**Collected data entries:**
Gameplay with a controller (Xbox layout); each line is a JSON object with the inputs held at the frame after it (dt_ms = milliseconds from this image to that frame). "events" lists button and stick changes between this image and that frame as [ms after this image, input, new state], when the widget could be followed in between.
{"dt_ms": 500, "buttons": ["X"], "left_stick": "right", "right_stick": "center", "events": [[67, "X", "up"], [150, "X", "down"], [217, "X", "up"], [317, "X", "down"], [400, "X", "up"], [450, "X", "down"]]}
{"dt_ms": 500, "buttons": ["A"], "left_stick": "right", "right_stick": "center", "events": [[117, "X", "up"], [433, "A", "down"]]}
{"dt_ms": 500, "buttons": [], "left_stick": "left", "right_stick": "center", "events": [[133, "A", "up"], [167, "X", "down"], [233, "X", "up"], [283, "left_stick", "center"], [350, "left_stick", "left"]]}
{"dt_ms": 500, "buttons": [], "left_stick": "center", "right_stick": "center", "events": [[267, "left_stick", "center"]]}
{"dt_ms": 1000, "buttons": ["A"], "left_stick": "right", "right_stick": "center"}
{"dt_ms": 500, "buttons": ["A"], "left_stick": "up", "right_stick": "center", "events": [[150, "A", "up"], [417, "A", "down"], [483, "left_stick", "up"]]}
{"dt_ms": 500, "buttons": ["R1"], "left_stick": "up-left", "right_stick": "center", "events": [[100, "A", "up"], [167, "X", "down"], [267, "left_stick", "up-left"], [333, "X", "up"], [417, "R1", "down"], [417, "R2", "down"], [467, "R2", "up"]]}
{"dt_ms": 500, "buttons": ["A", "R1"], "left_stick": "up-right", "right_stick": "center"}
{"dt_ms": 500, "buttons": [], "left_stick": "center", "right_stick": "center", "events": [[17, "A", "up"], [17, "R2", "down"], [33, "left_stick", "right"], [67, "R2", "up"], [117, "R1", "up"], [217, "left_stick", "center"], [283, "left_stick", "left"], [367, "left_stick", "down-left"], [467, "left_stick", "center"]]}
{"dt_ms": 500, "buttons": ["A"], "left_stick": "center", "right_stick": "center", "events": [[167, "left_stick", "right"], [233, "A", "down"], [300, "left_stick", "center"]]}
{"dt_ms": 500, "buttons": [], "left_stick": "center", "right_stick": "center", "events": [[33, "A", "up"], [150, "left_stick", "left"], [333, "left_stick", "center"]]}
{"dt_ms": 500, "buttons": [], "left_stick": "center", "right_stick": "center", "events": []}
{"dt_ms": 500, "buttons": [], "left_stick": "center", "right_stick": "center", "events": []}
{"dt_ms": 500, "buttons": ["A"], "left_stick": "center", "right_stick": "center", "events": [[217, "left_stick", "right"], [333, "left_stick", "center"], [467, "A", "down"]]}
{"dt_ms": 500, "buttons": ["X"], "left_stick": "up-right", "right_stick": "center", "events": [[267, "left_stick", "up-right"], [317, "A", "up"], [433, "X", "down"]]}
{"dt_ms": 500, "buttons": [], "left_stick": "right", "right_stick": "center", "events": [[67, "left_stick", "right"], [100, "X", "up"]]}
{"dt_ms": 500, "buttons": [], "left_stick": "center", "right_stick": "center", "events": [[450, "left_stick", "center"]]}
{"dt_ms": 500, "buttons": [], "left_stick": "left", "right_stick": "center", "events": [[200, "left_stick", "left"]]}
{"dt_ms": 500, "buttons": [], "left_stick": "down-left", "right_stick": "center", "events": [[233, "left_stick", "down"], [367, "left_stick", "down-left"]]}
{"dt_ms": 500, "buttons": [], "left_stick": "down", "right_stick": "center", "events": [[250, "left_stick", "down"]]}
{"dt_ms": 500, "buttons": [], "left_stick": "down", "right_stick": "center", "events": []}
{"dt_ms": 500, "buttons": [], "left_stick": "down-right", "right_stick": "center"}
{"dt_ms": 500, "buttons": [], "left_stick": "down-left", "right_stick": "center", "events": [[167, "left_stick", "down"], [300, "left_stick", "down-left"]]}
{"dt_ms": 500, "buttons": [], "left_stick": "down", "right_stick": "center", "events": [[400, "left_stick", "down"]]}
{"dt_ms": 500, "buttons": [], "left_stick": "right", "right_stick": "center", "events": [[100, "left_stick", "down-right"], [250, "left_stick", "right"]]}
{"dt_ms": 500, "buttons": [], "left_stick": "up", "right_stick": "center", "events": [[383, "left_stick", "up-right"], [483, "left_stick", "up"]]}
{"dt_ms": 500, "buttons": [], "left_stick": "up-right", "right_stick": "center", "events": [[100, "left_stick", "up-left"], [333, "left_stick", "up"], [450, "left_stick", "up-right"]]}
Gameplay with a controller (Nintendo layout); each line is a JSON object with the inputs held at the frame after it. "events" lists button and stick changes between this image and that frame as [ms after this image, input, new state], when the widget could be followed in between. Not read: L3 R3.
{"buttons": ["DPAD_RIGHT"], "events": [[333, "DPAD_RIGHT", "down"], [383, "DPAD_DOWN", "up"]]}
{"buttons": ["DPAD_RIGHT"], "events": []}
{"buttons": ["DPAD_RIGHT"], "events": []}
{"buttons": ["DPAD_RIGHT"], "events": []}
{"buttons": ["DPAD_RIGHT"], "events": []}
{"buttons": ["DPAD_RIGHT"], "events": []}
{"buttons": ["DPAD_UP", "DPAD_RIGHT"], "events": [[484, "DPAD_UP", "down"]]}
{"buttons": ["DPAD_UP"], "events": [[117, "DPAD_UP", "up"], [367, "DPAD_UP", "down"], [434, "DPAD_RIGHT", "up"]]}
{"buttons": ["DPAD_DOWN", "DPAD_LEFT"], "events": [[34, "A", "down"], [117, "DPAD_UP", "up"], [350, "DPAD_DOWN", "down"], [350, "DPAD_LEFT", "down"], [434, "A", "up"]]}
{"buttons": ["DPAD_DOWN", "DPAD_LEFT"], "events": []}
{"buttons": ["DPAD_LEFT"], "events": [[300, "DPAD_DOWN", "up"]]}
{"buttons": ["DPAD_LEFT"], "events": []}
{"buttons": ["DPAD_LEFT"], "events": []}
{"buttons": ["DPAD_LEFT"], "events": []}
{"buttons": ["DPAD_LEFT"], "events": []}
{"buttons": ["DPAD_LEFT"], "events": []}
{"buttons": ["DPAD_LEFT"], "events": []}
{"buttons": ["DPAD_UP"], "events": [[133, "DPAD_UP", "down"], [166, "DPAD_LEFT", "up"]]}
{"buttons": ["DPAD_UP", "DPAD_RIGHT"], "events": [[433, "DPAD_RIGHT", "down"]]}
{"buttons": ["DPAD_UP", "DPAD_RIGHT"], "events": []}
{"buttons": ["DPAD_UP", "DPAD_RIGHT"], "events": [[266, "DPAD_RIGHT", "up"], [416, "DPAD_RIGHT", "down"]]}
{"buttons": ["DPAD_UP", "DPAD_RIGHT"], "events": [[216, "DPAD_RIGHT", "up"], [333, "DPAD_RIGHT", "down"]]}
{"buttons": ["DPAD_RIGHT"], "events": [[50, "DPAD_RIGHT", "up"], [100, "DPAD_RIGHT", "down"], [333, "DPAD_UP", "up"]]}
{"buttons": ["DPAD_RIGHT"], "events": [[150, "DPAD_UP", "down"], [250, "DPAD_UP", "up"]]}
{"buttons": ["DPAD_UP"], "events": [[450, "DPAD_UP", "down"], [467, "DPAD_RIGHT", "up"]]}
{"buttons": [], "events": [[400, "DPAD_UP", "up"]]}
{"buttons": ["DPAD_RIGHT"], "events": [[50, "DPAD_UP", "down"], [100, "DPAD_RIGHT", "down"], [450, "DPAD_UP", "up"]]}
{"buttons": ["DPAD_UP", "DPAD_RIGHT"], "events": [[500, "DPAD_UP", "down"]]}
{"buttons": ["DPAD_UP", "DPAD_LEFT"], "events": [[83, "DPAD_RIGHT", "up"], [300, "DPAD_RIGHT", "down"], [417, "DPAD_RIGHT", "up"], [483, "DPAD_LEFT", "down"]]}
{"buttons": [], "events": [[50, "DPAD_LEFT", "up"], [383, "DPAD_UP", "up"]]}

**TASK BRIEF:** Figure out how many lines of the data hold "object", and answer with the number only.

**ANSWER SECTION:** 2